The younger you are the less sensational and more perception-based your opinion will be. But to those close to or currently collecting benefits, the sensation is undeniably raw and real. Put a little space between eligibility and your perception of the cuts seem only fair. After all, the younger you are, the greater the chances you have bought into the argument that SS won’t be there when you get there. It will. But in the meantime, we don’t need to tear it down based on bad projections.
Medicare: It seems as though, based on the proposals that are floating out there, more specifically the Lieberman-Coburn suggestion that seniors shop for insurance on a public exchange, that this will become a ne-party issue thus stalling the “super” Congress of 12 from reaching anything worth submitting to the full legislature. And if what I understand the bill to be, the savings are mostly no-existent.

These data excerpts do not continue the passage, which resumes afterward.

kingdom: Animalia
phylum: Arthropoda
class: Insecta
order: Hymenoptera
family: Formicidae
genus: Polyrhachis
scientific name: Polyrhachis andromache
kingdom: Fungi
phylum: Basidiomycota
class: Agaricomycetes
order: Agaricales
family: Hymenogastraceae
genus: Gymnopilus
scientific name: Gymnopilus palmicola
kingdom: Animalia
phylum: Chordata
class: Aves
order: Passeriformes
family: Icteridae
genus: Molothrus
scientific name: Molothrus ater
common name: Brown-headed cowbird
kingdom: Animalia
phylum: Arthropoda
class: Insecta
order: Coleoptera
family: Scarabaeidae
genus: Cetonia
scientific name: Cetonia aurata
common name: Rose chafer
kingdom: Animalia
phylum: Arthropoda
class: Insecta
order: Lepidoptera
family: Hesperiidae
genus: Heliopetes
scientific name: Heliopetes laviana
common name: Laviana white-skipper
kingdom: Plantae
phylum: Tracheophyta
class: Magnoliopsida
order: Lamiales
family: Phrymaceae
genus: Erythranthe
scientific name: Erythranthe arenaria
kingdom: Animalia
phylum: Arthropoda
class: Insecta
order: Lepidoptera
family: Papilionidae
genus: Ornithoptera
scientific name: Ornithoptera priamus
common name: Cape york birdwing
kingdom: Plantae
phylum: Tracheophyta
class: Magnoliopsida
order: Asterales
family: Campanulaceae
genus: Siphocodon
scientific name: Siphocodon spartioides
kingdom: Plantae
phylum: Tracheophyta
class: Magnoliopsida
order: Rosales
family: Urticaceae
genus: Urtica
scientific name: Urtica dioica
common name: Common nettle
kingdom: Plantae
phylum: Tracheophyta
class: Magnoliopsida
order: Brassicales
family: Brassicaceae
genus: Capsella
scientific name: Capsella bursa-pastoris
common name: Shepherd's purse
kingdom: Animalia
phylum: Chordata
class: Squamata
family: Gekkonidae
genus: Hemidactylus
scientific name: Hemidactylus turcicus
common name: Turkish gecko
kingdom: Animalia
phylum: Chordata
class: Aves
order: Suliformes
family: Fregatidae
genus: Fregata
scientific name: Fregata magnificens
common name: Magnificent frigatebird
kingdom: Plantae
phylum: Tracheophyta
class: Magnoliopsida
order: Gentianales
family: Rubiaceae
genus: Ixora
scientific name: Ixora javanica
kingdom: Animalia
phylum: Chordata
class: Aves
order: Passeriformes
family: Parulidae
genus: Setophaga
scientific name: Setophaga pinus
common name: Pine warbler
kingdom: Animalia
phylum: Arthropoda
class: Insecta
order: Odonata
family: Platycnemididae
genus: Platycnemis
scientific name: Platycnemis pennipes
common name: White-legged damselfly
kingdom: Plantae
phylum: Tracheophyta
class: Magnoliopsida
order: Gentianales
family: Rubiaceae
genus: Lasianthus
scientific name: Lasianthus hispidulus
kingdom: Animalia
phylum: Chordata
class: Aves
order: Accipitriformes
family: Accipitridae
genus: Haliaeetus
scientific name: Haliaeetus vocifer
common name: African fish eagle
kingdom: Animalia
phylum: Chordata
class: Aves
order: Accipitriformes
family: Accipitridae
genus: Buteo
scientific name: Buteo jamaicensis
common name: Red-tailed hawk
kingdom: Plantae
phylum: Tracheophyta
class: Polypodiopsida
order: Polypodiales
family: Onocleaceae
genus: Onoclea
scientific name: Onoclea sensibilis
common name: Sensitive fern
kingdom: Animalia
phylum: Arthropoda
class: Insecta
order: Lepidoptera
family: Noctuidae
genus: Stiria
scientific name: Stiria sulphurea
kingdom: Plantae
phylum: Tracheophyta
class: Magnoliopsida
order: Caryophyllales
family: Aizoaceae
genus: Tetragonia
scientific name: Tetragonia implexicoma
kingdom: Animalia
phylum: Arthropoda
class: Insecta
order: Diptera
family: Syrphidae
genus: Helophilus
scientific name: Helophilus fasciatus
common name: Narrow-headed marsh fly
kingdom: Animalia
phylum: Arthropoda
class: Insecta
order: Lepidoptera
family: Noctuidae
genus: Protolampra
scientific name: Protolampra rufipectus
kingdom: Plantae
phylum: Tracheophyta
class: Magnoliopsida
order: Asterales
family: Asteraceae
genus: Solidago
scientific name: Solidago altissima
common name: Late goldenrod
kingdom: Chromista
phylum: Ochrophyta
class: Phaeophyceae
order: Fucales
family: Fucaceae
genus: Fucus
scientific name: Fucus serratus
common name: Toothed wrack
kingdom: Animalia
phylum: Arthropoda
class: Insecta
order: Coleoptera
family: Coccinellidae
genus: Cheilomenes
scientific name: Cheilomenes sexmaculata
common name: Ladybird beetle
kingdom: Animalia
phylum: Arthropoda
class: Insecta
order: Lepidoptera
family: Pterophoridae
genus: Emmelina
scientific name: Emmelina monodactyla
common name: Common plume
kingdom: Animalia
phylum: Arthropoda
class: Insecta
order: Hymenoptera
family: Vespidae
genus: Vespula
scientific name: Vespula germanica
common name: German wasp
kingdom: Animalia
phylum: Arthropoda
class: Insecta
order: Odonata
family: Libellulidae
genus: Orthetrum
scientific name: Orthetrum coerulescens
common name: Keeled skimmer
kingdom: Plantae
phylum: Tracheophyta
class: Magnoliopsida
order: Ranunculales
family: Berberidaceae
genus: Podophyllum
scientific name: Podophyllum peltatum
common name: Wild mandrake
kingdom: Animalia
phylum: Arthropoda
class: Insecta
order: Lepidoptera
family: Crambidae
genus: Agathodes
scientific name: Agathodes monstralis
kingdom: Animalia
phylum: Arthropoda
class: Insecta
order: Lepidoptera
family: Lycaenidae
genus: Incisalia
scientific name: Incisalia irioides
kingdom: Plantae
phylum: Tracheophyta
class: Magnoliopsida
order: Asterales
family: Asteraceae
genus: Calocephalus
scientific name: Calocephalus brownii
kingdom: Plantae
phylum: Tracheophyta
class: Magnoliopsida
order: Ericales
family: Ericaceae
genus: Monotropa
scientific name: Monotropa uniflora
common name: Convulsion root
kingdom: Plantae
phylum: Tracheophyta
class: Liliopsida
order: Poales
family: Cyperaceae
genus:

According to Reuters: “This will discourage seniors from using outpatient services. That might cut short-term costs, but it will lead to sicker patients – and higher costs – down the road for those who haven’t received proper preventive care and early intervention.”
According to the two senators, something different: “The Lieberman/Coburn proposal will require those 65 and older who are making more than $150,000 annually ($300,000 for couples) to pay the full cost of their Medicare Part B coverage. We believe that in a time of massive federal debt and long term deficit projections, using federal tax dollars to subsidize the health insurance of high income retirees is unwise. Warren Buffett can afford to pay the full cost of his Medicare Part B insurance coverage and thousands of other wealthy seniors can as well. The Lieberman/Coburn proposal will require those well-off seniors in higher income brackets to pay the full $400+ premium for their Medicare Part B coverage.” Keep n mind, Coburn actually voted to repeal the ACA and will probably do so again if this bill gets any legs.”
According to Bloomberg: “And yet for all the collective self-loathing that attended the debt ceiling talks, it’s important to remember that, like just about everything in human behavior, it was still reducible to a game. Looked at through the prism of game theory, it’s hard to see how the outcome could have turned out any other way.”